Autor: John W. Baxter Fecha: A: exim-users Asunto: Re: [exim] greylisted due fallback server
On 8/25/07 2:16 AM, "Leonardo Boselli" <leo@???> wrote:
> In sending to a list i noticed my messages were greylisted and delayed a
> lot of time.
> It turned that they used a system that refuse with a 4xx error any message
> the first time that arrives from an "unknown" server and after 5 minutes
> it begin to accept mail fron that server.
> It did not worked for me since in my setup I have:
>
> begin routers
>
> lookuphost:
> driver = dnslookup
> domains = ! +local_domains
> pass_on_timeout
> self = fail
> fallback_hosts = vettore.xxx.it
> transport = remote_smtp
> no_more
>
> smart_route:
> driver = manualroute
> domains = ! +local_domains
> route_list = * vettore.xxx.it bydns
> transport = remote_smtp
> no_more
>
> --
>
> this way if for some reason the connection cannot be get on the first time
> the messages are passed to the server vettore, that is on a different
> network so it has different chanches to connect.
> Unfortunately this is setup so vettore know that if a message arrive to it
> it has passed a first try, so when it tries again it know is the second
> try and so the delay between the second and the third try is one hour.

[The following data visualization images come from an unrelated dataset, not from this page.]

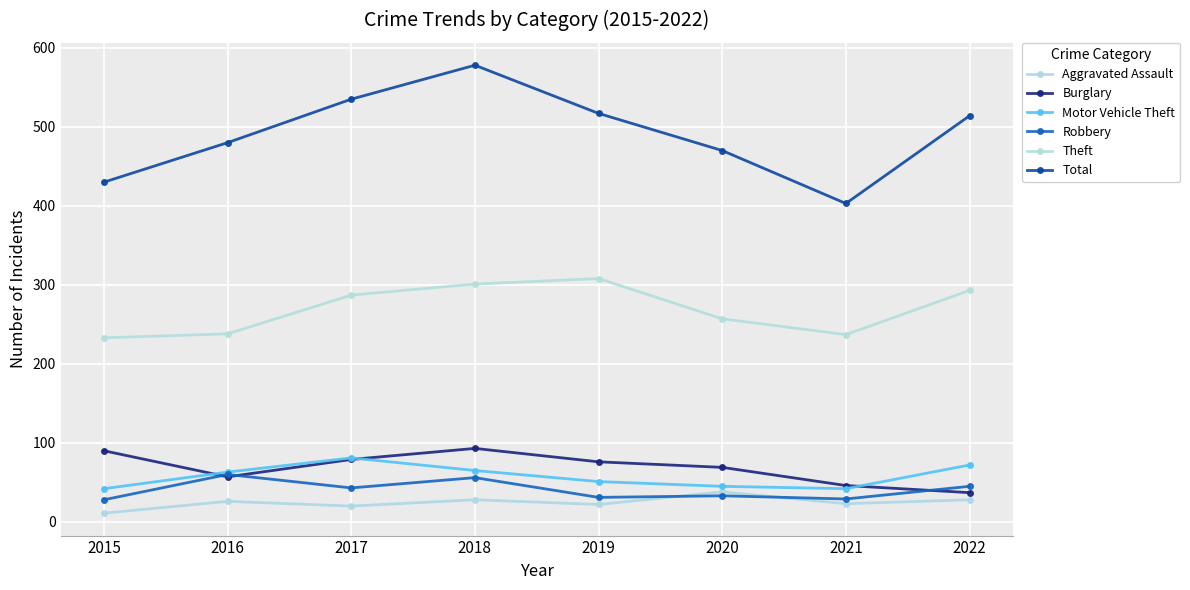

What is the minimum value shown in the chart?

11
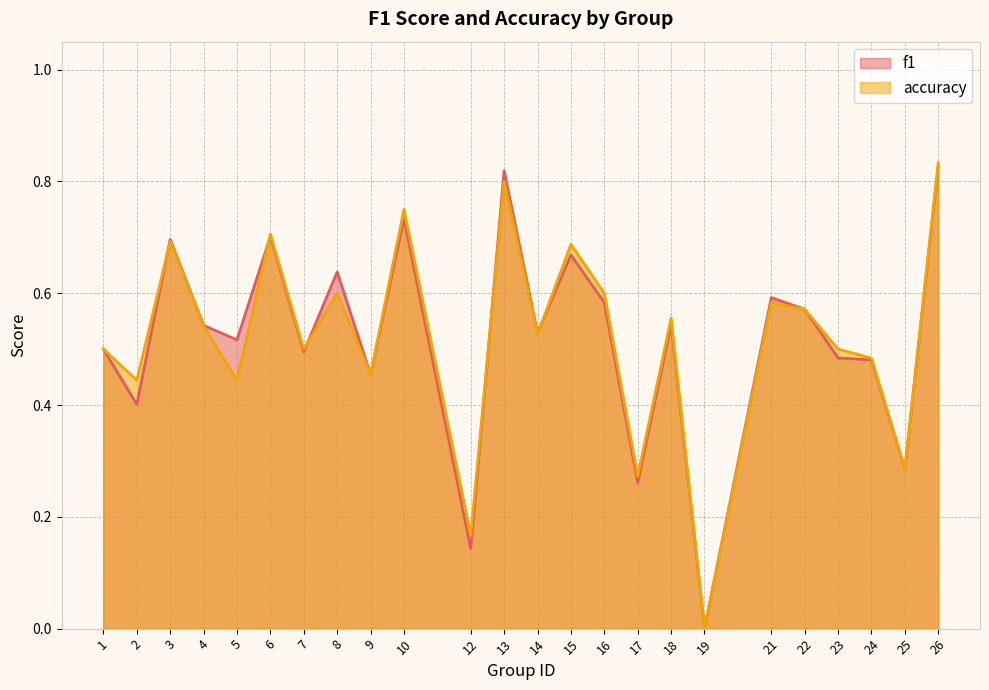

Read the accuracy value at 14.

0.5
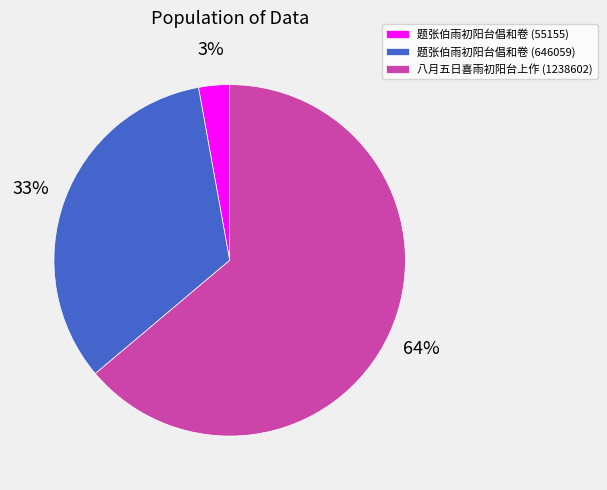

Rank the categories by value from lowest to highest.

题张伯雨初阳台倡和卷 (55155), 题张伯雨初阳台倡和卷 (646059), 八月五日喜雨初阳台上作 (1238602)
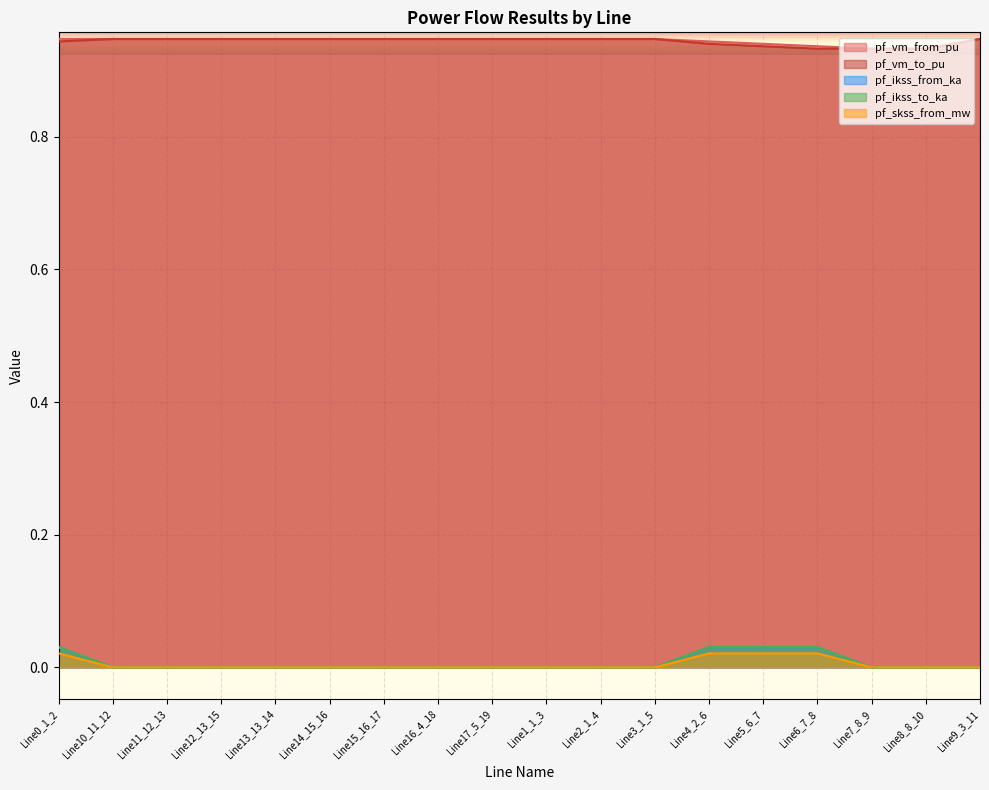

What are all the series names shown in the legend?

pf_vm_from_pu, pf_vm_to_pu, pf_ikss_from_ka, pf_ikss_to_ka, pf_skss_from_mw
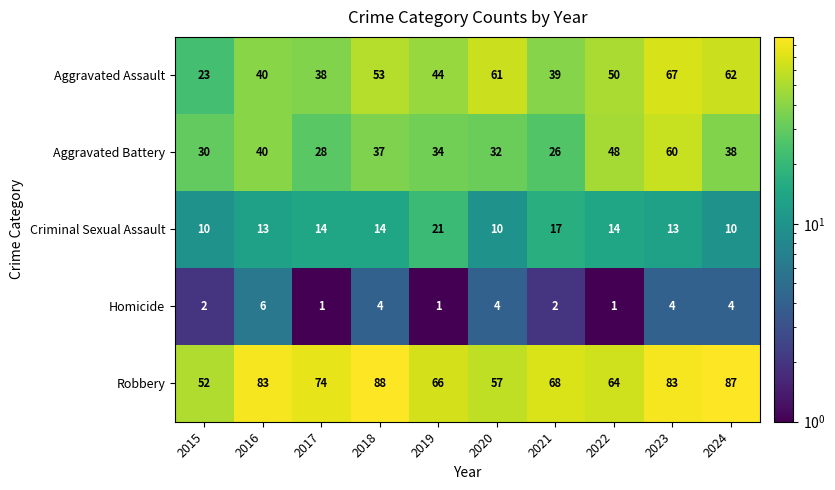

At which label does Aggravated Assault reach its minimum?

2015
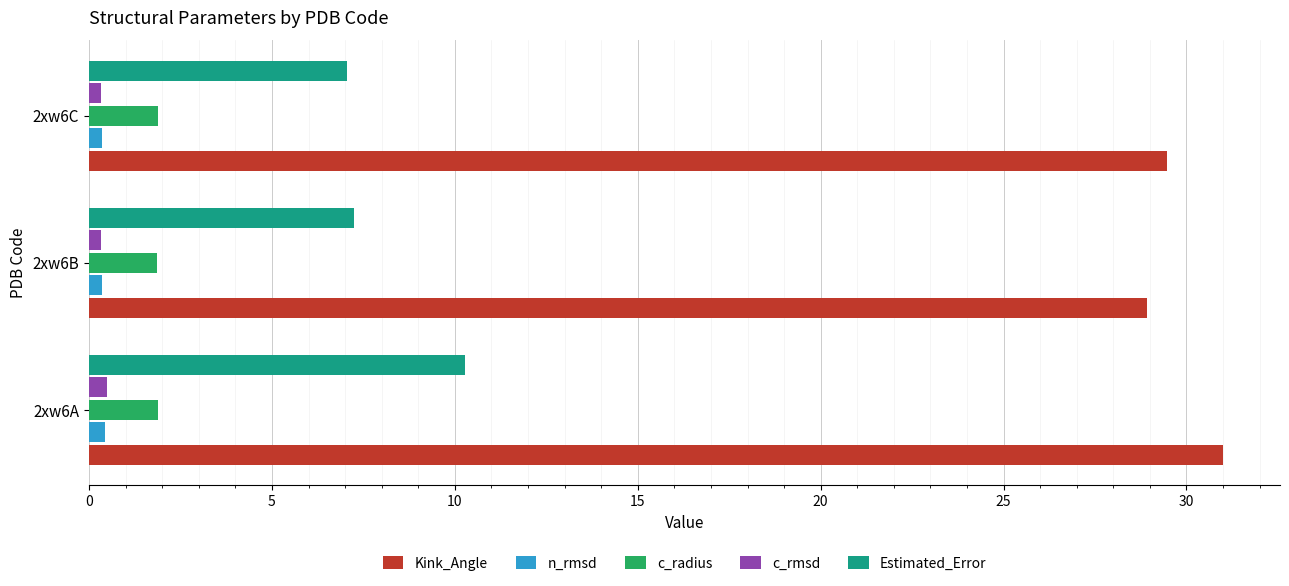

Which series has the widest spread of values?

Estimated_Error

> It happens that some messages bounced with 4xx are then passed to the
> secondary server, so the messages are tried first time by main server,
> after 5 minutes by secondary server, and then each hour, thre hours, etc.
> In this case is possible that the greylisting count is reset so the
> message never passes !
>
> I contacted the administrator of the remote server and they replied that
> my server does not respect RFC since after a 4xx does not retries but just
> pass the burden to a different server, that in turd has a larger timeout.
> This is not clear to me. Is it true ? I knew that timeouts are minumum,
> not maximum, and that i never found a RFC saying that if a remote server
> says 4xx you con retry only with the same source address.
> Any answer ? If i am wrong, how to change the config file ?
>
>
>
Your system would eventually get messages through our particular greylisting
system. The first try would time out, as it is never retried. The second
(overall) try would start a new sequence, and get a temporary failure. If
the third try (second try by the second server) is from the second server,
same IP, same <mail from:> [after some normalization we do], same recipient,
it would go through.
But greylisting implementations differ--the only way they are viable given
all the odd servers in the world is by providing for whitelisting.